Wild mustard, canola / rapeseed 
Crop rotation 
The best method to avoid contamination of mustard with canola is to never plant them on the same piece of land. If this is not possible, allow a minimum of four years between Argentine canola and mustard, and six years between Polish canola and mustard. Ensure that you control all wild mustard and volunteer canola plants in the crop (s) preceding mustard. 
Seed source 
At time of purchase, inspect the seed tag, or have your saved seed analysed for wild mustard and/or canola admixtures. Do not plant mustard seed with either wild mustard or canola seed contamination. 
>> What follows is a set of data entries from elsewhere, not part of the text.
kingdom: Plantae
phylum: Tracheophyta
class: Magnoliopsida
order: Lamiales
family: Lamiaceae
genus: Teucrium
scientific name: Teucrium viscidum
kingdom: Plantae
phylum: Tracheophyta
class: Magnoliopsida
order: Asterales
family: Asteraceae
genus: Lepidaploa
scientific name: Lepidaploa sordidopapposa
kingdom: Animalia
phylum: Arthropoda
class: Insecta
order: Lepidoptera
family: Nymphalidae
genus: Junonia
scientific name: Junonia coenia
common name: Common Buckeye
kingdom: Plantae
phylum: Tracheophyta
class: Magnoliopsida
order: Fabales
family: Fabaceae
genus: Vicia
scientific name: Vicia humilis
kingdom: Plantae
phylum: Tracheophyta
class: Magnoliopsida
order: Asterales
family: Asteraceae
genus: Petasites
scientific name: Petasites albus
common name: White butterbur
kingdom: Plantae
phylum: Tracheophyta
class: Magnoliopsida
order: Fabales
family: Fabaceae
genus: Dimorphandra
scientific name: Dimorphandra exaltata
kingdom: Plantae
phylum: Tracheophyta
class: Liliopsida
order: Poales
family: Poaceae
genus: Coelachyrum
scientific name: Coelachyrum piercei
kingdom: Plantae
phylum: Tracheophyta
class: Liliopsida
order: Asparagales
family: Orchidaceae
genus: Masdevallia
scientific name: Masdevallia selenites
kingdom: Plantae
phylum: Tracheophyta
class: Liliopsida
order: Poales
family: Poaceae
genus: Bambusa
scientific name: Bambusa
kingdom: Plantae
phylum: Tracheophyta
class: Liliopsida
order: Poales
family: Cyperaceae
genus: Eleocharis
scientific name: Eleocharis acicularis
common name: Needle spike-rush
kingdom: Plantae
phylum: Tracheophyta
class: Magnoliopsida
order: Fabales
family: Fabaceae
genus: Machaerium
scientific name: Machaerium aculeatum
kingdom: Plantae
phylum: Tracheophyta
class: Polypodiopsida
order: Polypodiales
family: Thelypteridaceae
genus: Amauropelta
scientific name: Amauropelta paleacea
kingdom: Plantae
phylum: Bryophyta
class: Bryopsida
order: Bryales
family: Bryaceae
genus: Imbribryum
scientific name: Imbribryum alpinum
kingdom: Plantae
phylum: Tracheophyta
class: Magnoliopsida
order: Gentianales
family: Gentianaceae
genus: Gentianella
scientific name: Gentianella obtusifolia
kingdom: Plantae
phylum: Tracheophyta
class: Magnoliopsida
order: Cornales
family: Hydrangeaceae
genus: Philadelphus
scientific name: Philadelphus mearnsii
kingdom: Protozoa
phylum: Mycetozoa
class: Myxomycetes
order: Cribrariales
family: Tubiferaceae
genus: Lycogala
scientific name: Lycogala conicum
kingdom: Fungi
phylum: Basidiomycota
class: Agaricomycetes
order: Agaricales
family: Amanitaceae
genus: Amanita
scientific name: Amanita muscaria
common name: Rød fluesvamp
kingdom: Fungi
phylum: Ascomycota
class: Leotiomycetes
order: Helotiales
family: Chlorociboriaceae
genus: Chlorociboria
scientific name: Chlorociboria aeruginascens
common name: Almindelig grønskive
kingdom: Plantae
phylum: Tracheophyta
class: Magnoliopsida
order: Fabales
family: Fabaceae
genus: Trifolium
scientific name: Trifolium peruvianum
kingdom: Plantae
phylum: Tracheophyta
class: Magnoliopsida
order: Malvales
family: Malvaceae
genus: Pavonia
Soft earth pellets / stones 
Straight Combining 
A combine may pick up soft earth pellets and stones in a windrow. If the crop is short and you must swath near the soil surface, you may be better off to straight combine. 
Storage 
You must clean storage facilities and ensure they are free of soft earth pellets and stones. 
Heated Seed 
Harvest 
If possible, harvest mustard below 10 per cent moisture for short-term storage (less than five months), and below nine per cent moisture for longer-term storage (beyond five months). 
Deflector 
When auguring into the bin, use a deflector to evenly spread heavier, moist green material and fines away from the core. This will help reduce the chance of hot spots developing. 
Aeration 
Aeration will reduce the temperature of stored seed.  This will inhibit the growth of mould and reduce spoilage. Mustard stored for a long period should be kept at less than 18ºC. 
Drying 
Mustard stored for a long period should be kept below nine per cent moisture. When drying mustard seed, do not exceed 65ºC (150ºF) air temperature and 45ºC (113ºF) seed temperature.